世界樹の花嫁の探索に同行した事があったんだ。
駆け出しの青二才の時の話さ)
いつの寝物語だっだろうか。
あの頃より背が低く、冒険心は高く、まっすぐ前を見つめていた赤髪の剣士の名前を口に出そうとして思い留まる。
「ア……!」
「?
どうした?
俺に何か用か?」
私と同じ年だろうか。
それでも背は彼の方が高い。
体は鍛えているのだろうが、経験が伴っていないから若さの方が先に出る。
そして、燃えるような赤髪とまっすぐ私を見つめる漆黒の瞳の中に私が映っている事に何故か涙が出そうになる。
「い、いえ。
ごめんなさい。
人違いだったみたい。
けど、何かの縁だし、よかったら貴方の名前を聞かせてくれないかしら?」
こちらのごまかしに彼は気づかないが、胸元の模造花を見て華姫だろうというのは感づいたらしい。
営業トークと勘違いして、彼は愛想よく笑った。
「いいぜ。
俺の名前はアルフレッド・カラカル。
駆け出しの剣士だからどんな依頼でもうけるぜ。
あんたを買うのはずっと先になるが、それでもいいのかい?」
「……え。

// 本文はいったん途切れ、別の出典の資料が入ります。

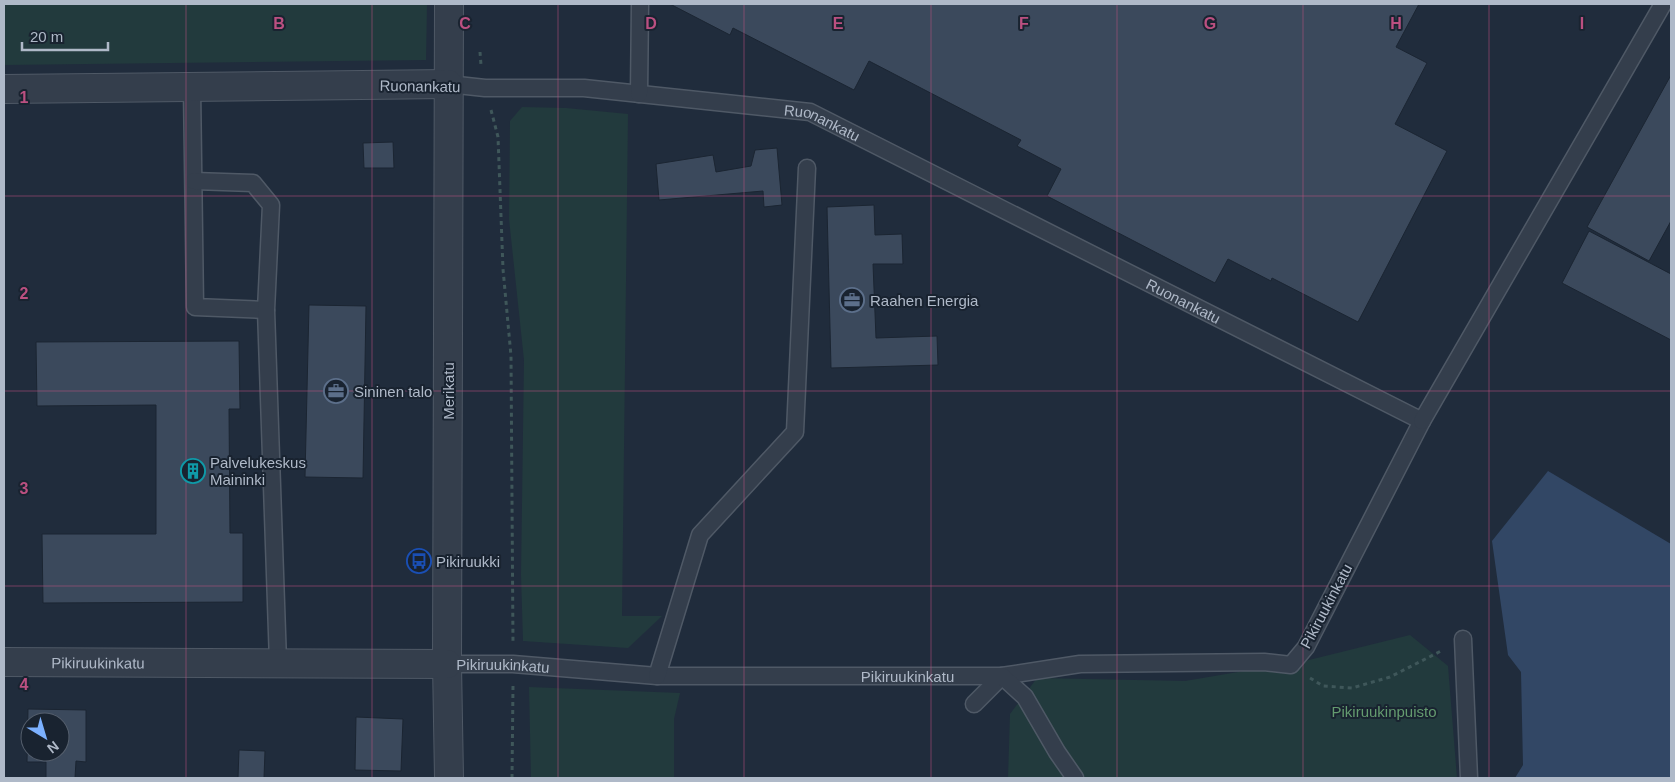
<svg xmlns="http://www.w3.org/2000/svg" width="1675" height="782" viewBox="0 0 1675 782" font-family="Helvetica,sans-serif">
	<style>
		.green { fill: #223a3d }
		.water { fill: #324765 }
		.building { fill: #3b495c; stroke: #1b2532; fill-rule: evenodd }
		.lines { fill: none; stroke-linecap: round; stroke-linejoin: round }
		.lane-casing { stroke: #4f5966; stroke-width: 19 }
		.street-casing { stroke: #4f5966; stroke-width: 30 }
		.path { stroke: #3f575a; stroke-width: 3; stroke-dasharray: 4 4; stroke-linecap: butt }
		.lane { stroke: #343e4c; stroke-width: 16 }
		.street { stroke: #343e4c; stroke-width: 28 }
		.grid { fill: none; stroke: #bb5081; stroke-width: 1; stroke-opacity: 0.55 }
		.labels { text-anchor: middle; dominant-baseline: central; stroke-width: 4; stroke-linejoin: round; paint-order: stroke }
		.street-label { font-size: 15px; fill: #afb9c8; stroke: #192330 }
		.poi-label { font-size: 15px; fill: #afb9c8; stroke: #192330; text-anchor: start }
		.park-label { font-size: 15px; fill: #649b6f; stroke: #192330 }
		.grid-label { font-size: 16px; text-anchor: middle; font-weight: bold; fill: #bb5081; stroke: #192330; stroke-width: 4; stroke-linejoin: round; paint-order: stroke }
	</style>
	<rect width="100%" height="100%" fill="#202c3c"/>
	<g class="green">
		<path d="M 4,4 L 427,4 L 426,60 L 4,65 Z"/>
		<path d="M 522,107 L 566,108 L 628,114 L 622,616 L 662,616 L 628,648 L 523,641 L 521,575 L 524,360 L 509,219 L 510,121 Z"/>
		<path d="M 1410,635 L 1448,666 L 1457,778 L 1008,778 L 1010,714 L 1037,678 L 1185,681 L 1309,660 Z"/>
		<path d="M 529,687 L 680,693 L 674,719 L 674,778 L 531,778 Z"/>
	</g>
	<path class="water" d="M 1548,471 L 1671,544 L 1671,778 L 1515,778 L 1523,765 L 1521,672 L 1508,655 L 1492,541 Z"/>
	<g class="building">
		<path d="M 670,4 L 1419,4 L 1396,47 L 1427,63 L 1395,124 L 1447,151 L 1358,322 L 1272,278 L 1271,281 L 1228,259 L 1215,283 L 1047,196 L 1061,169 L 1017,146 L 1021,140 L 869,61 L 854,90 L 733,28 L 730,35 Z"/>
		<path d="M 1671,75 L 1671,221 L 1649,261 L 1587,227 Z"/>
		<path d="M 393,142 L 394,168 L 364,168 L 363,143 Z"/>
		<path d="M 777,148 L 782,205 L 764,207 L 763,191 L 659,200 L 656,164 L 713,155 L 716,172 L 751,166 L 755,150 Z"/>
		<path d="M 874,205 L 875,235 L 902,234 L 903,264 L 873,264 L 876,338 L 937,336 L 938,365 L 831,368 L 827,207 Z"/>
		<path d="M 1589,231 L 1671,274 L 1671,340 L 1562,283 Z"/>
		<path d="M 309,305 L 366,306 L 363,478 L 305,477 Z"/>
		<path d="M 239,341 L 240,409 L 229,409 L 230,533 L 243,533 L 243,602 L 43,603 L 42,534 L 156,534 L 156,405 L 37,406 L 36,342 Z"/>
		<path d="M 28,709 L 86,710 L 86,762 L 76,761 L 75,778 L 46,778 L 46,762 L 27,762 ZM 30,722 L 60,722 L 60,752 L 30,752 Z"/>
		<path d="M 356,717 L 403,719 L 401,771 L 355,770 Z"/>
		<path d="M 239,750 L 265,751 L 264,778 L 238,778 Z"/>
	</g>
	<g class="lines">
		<defs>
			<g id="lane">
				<path id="s1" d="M 448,84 L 485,88 L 584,88 L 810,112 L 1422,421 L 1306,647 L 1291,665 L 1264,662 L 1080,664 L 1002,676 L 974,704"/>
				<path d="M 192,87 L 195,307 L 266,310"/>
				<path d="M 639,94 L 640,4"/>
				<path d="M 194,181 L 253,183 L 271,205 L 266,310 L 278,662"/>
				<path d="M 1422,421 L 1663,4"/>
				<path d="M 1463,639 L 1469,778"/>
				<path id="s2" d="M 447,664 L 513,664 L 657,676 L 1002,676 L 1025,697 L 1057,752 L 1075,778"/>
				<path d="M 657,676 L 700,535 L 795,432 L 807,168"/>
			</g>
			<g id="street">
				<path d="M 449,4 L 447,664 L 449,778"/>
				<path d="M 4,89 L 448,84"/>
				<path id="s3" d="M 4,662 L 447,664"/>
			</g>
		</defs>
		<use href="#lane" class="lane-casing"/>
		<use href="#street" class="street-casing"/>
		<g class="path">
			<path d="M 480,52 L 481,65"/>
			<path d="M 491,110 L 498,137 L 503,269 L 511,356 L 513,643"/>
			<path d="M 1310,678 L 1323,686 L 1352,688 L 1390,677 L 1441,651"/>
			<path d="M 512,778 L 513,686"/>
		</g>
		<use href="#lane" class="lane"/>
		<use href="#street" class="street"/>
	</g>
	<path class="grid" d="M 186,4 L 186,778M 372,4 L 372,778M 558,4 L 558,778M 744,4 L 744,778M 931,4 L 931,778M 1117,4 L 1117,778M 1303,4 L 1303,778M 1489,4 L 1489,778M 4,196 L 1671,196M 4,391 L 1671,391M 4,586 L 1671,586"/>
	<defs>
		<symbol id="office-ring" viewBox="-11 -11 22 22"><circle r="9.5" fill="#192330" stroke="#5c6f8a" stroke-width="1.5"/><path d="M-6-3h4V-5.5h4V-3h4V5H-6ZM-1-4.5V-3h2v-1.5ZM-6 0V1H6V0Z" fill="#5c6f8a"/></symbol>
		<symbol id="building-ring" viewBox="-11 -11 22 22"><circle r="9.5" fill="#192330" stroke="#0f9aa8" stroke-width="1.5"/><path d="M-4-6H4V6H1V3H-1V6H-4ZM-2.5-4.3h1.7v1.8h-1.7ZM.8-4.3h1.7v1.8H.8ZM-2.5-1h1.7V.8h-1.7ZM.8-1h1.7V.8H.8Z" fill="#0f9aa8"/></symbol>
		<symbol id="bus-ring" viewBox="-11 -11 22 22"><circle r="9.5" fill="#192330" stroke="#1a4fb4" stroke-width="1.5"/><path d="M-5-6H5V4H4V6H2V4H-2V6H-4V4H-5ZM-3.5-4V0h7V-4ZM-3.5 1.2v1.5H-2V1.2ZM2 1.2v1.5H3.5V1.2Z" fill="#1a4fb4"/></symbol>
	</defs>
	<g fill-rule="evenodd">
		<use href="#office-ring" x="838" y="286" width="28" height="28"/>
		<use href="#office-ring" x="322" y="377" width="28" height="28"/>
		<use href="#building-ring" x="179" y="457" width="28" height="28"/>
		<use href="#bus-ring" x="405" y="547" width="28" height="28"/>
	</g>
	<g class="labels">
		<g class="street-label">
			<text transform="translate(420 86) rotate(1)">Ruonankatu</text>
			<text stroke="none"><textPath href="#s1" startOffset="378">Ruonankatu</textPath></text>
			<text stroke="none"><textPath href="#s1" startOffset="782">Ruonankatu</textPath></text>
			<text transform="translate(448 391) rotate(-90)">Merikatu</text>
			<text transform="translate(1326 606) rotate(-62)">Pikiruukinkatu</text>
			<text stroke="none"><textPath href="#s3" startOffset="94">Pikiruukinkatu</textPath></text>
			<text stroke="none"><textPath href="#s2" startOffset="56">Pikiruukinkatu</textPath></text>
			<text stroke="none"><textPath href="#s2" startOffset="461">Pikiruukinkatu</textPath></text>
		</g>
		<g class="poi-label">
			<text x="870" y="300">Raahen Energia</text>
			<text x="354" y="391">Sininen talo</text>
			<text x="210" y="462">Palvelukeskus<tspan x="210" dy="17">Maininki</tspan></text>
			<text x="436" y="561">Pikiruukki</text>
		</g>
		<g class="park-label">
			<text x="1384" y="711">Pikiruukinpuisto</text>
		</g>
	</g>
	<g class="grid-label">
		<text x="279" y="29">B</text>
		<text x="465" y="29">C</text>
		<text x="651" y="29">D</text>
		<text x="838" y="29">E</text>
		<text x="1024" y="29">F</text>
		<text x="1210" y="29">G</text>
		<text x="1396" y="29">H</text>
		<text x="1582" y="29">I</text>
		<text x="24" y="103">1</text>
		<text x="24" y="299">2</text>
		<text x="24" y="494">3</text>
		<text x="24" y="690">4</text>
	</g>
	<rect width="1675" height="782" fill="none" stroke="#afb9c8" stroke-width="10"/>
	<g transform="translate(45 737) rotate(142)"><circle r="24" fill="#192330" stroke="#555f6d"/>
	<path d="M0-4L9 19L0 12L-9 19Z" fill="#7cb1ff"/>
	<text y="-8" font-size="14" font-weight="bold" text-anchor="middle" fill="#afb9c8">N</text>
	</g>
	<path d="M22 42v8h86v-8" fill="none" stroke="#afb9c8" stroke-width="2.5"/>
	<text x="30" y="42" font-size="15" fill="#afb9c8" stroke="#192330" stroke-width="4" paint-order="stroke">20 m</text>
</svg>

ええ。
その時を待っていますわ。
冒険者さん」
こちらの名前を言う前に、あの人は歓楽街の中に消えてゆく。
アルフレッド。
私が本陣で指揮をとらねばならなかった為に、見殺しにした最愛の人。
セリアの前で泣くのを堪え、表情を崩さずお嬢様面を維持するのは、かなり辛かった。